GitHub is "The AI-powered developer platform".

Not the "Build software better, together. Powerful collaboration, code review, and code management for open source and private projects." we signed up for years ago. (github's main page from webarchive).

@fedor I'm so glad that I'm migrating to codeberg (for FOSS) and sourcehut (anything else).
@Andre_LA @fedor Why not FOSS on SourceHut?

@mcepl
@fedor

The last time I saw, codeberg seems easier for contribution.

Short GitHub patch workflow demo

PeerTube

@mcepl

Sadly I can't read this link on my browser (it returns a json), but I suppose it's the e-mail workflow?

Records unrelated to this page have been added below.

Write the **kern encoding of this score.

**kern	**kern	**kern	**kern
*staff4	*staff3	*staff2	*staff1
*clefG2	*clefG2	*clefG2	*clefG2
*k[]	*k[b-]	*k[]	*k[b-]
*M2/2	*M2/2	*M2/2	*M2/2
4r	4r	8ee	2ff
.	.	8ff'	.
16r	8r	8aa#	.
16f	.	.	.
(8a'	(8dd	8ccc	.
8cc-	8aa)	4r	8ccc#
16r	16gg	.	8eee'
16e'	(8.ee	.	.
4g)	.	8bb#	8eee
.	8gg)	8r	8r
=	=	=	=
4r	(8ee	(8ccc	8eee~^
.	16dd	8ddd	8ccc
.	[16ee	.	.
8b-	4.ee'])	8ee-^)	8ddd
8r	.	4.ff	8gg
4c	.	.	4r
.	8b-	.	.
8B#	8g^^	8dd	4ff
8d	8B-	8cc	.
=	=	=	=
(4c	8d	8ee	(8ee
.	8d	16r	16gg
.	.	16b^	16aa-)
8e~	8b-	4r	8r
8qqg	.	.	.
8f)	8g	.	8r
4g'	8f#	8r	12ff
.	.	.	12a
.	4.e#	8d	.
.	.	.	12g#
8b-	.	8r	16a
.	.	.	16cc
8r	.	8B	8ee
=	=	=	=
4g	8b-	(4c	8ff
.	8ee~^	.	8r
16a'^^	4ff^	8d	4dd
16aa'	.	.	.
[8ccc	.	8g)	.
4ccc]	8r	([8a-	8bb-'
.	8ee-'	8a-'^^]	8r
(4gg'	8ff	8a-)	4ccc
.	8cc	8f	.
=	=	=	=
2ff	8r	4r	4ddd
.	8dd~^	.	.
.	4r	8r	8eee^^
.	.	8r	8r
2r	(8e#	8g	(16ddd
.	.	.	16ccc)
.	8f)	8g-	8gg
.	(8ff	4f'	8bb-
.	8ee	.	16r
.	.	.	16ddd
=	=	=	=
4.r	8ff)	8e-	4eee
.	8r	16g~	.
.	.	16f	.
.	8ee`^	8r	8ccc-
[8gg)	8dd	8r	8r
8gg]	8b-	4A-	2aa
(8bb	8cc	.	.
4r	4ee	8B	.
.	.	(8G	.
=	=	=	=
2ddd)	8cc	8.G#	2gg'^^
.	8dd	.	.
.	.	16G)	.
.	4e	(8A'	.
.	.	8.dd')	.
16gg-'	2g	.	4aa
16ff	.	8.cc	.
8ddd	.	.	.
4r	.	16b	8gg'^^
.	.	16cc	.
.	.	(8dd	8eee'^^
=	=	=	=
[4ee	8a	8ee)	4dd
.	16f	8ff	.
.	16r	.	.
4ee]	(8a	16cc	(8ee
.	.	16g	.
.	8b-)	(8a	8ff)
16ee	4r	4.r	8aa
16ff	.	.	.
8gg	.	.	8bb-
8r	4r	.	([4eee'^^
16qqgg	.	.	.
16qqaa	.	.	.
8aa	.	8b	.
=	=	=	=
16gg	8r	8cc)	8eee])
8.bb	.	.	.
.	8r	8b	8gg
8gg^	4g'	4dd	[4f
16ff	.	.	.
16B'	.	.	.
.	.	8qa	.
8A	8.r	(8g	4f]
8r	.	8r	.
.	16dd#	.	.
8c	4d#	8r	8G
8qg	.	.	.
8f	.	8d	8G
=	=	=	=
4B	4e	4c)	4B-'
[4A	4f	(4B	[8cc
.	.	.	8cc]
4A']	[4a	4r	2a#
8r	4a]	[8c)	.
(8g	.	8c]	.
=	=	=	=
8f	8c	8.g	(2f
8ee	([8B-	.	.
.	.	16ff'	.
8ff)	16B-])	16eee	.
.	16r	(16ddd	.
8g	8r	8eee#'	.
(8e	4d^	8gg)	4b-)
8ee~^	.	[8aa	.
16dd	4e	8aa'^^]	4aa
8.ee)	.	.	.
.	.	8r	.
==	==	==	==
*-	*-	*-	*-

https://drewdevault.com/2018/07/02/Email-driven-git.html

In case it is:

Easier doesn't necessarily means better, I also like Drew's method, and I plan to learn it well eventually, but I appreciate codeberg's low entry barrier.

Also, I'm a game developer, and sometimes I share with artists (or any non-programmers) links to the repository, so an not-so-technical navigation helps them.

The advantages of an email-driven git workflow

@mcepl @Andre_LA correct comparison would be with this process: https://spacepub.space/w/9Dfeq3fBXABUQPY8XR4RgU

I for sure can see how github-like workflow could be considered easier.

Live stream archive: reviewing patches by email

PeerTube

@fedor @mcepl

Got the first video working, just watched now, pretty nice, I did a check, and fortunately codeberg doesn't hides the .patch (although not that visible either).

On a pull request, you go on the changed files, and on the options dropdown there's the button to download the patch.

Or just add ".patch" at the end of the URL of the PR.

Anyway, I appreciate codeberg's way, even GH-like can be hard to learn for who is just starting, but it doesn't hides the patch file as GH does.